→ **WHAT IS REQUIRED**: Each record below must be returned exactly as shown.

→ **RECORDED DATA**:
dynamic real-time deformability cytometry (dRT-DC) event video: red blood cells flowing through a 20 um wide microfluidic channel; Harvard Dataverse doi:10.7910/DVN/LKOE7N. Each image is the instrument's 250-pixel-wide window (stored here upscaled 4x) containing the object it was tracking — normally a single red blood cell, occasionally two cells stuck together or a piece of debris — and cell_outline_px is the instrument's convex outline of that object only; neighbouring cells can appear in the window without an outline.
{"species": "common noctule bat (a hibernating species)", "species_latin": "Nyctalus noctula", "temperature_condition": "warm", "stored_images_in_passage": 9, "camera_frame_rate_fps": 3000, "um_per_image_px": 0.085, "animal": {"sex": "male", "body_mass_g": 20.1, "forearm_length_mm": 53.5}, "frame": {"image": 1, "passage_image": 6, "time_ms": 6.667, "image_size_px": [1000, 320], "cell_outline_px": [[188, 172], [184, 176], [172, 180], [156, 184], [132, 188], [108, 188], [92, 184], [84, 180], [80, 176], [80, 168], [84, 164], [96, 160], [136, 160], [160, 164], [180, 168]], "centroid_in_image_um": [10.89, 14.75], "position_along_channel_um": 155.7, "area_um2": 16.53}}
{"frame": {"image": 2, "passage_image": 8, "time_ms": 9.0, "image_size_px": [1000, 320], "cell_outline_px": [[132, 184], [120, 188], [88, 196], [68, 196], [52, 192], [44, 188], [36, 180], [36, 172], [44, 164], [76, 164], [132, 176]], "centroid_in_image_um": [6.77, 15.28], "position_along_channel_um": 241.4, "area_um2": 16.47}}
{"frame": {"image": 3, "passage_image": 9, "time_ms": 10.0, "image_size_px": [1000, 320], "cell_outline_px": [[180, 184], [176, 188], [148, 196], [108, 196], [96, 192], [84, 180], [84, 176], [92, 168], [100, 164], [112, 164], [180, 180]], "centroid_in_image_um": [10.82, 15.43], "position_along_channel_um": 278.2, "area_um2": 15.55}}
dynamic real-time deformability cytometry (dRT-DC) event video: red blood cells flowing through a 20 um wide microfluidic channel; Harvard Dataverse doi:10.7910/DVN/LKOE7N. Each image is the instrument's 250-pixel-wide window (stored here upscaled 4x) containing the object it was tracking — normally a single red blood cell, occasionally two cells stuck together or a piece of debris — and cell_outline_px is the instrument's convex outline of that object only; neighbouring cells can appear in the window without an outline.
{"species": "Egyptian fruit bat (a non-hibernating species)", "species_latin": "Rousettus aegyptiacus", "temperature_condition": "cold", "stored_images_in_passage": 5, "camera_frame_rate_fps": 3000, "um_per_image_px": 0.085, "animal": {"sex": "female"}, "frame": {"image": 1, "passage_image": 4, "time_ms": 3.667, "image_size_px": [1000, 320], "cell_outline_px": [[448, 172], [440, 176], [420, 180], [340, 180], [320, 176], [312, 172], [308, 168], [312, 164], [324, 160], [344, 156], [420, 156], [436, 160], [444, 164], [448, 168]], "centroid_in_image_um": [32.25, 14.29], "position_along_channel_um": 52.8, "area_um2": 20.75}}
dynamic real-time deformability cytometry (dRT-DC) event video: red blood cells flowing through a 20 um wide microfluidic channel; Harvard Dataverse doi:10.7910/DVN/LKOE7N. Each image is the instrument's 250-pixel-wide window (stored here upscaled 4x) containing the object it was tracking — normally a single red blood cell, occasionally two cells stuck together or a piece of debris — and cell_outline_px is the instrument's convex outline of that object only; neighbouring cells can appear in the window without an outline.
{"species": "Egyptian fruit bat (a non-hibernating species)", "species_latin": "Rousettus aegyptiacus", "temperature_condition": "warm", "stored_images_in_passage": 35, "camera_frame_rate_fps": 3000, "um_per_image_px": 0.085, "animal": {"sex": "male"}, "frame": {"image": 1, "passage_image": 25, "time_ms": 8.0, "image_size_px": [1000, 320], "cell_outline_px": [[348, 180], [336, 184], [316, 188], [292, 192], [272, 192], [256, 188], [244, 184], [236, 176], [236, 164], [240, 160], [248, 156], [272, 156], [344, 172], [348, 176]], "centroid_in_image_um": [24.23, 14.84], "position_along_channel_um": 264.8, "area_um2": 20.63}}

→ **SOLVED PROBLEM**:
dynamic real-time deformability cytometry (dRT-DC) event video: red blood cells flowing through a 20 um wide microfluidic channel; Harvard Dataverse doi:10.7910/DVN/LKOE7N. Each image is the instrument's 250-pixel-wide window (stored here upscaled 4x) containing the object it was tracking — normally a single red blood cell, occasionally two cells stuck together or a piece of debris — and cell_outline_px is the instrument's convex outline of that object only; neighbouring cells can appear in the window without an outline.
{"species": "common noctule bat (a hibernating species)", "species_latin": "Nyctalus noctula", "temperature_condition": "warm", "stored_images_in_passage": 9, "camera_frame_rate_fps": 3000, "um_per_image_px": 0.085, "animal": {"sex": "male", "body_mass_g": 20.1, "forearm_length_mm": 53.5}, "frame": {"image": 1, "passage_image": 6, "time_ms": 6.667, "image_size_px": [1000, 320], "cell_outline_px": [[188, 172], [184, 176], [172, 180], [156, 184], [132, 188], [108, 188], [92, 184], [84, 180], [80, 176], [80, 168], [84, 164], [96, 160], [136, 160], [160, 164], [180, 168]], "centroid_in_image_um": [10.89, 14.75], "position_along_channel_um": 155.7, "area_um2": 16.53}}
{"frame": {"image": 2, "passage_image": 8, "time_ms": 9.0, "image_size_px": [1000, 320], "cell_outline_px": [[132, 184], [120, 188], [88, 196], [68, 196], [52, 192], [44, 188], [36, 180], [36, 172], [44, 164], [76, 164], [132, 176]], "centroid_in_image_um": [6.77, 15.28], "position_along_channel_um": 241.4, "area_um2": 16.47}}
{"frame": {"image": 3, "passage_image": 9, "time_ms": 10.0, "image_size_px": [1000, 320], "cell_outline_px": [[180, 184], [176, 188], [148, 196], [108, 196], [96, 192], [84, 180], [84, 176], [92, 168], [100, 164], [112, 164], [180, 180]], "centroid_in_image_um": [10.82, 15.43], "position_along_channel_um": 278.2, "area_um2": 15.55}}
dynamic real-time deformability cytometry (dRT-DC) event video: red blood cells flowing through a 20 um wide microfluidic channel; Harvard Dataverse doi:10.7910/DVN/LKOE7N. Each image is the instrument's 250-pixel-wide window (stored here upscaled 4x) containing the object it was tracking — normally a single red blood cell, occasionally two cells stuck together or a piece of debris — and cell_outline_px is the instrument's convex outline of that object only; neighbouring cells can appear in the window without an outline.
{"species": "Egyptian fruit bat (a non-hibernating species)", "species_latin": "Rousettus aegyptiacus", "temperature_condition": "cold", "stored_images_in_passage": 5, "camera_frame_rate_fps": 3000, "um_per_image_px": 0.085, "animal": {"sex": "female"}, "frame": {"image": 1, "passage_image": 4, "time_ms": 3.667, "image_size_px": [1000, 320], "cell_outline_px": [[448, 172], [440, 176], [420, 180], [340, 180], [320, 176], [312, 172], [308, 168], [312, 164], [324, 160], [344, 156], [420, 156], [436, 160], [444, 164], [448, 168]], "centroid_in_image_um": [32.25, 14.29], "position_along_channel_um": 52.8, "area_um2": 20.75}}
dynamic real-time deformability cytometry (dRT-DC) event video: red blood cells flowing through a 20 um wide microfluidic channel; Harvard Dataverse doi:10.7910/DVN/LKOE7N. Each image is the instrument's 250-pixel-wide window (stored here upscaled 4x) containing the object it was tracking — normally a single red blood cell, occasionally two cells stuck together or a piece of debris — and cell_outline_px is the instrument's convex outline of that object only; neighbouring cells can appear in the window without an outline.
{"species": "Egyptian fruit bat (a non-hibernating species)", "species_latin": "Rousettus aegyptiacus", "temperature_condition": "warm", "stored_images_in_passage": 35, "camera_frame_rate_fps": 3000, "um_per_image_px": 0.085, "animal": {"sex": "male"}, "frame": {"image": 1, "passage_image": 25, "time_ms": 8.0, "image_size_px": [1000, 320], "cell_outline_px": [[348, 180], [336, 184], [316, 188], [292, 192], [272, 192], [256, 188], [244, 184], [236, 176], [236, 164], [240, 160], [248, 156], [272, 156], [344, 172], [348, 176]], "centroid_in_image_um": [24.23, 14.84], "position_along_channel_um": 264.8, "area_um2": 20.63}}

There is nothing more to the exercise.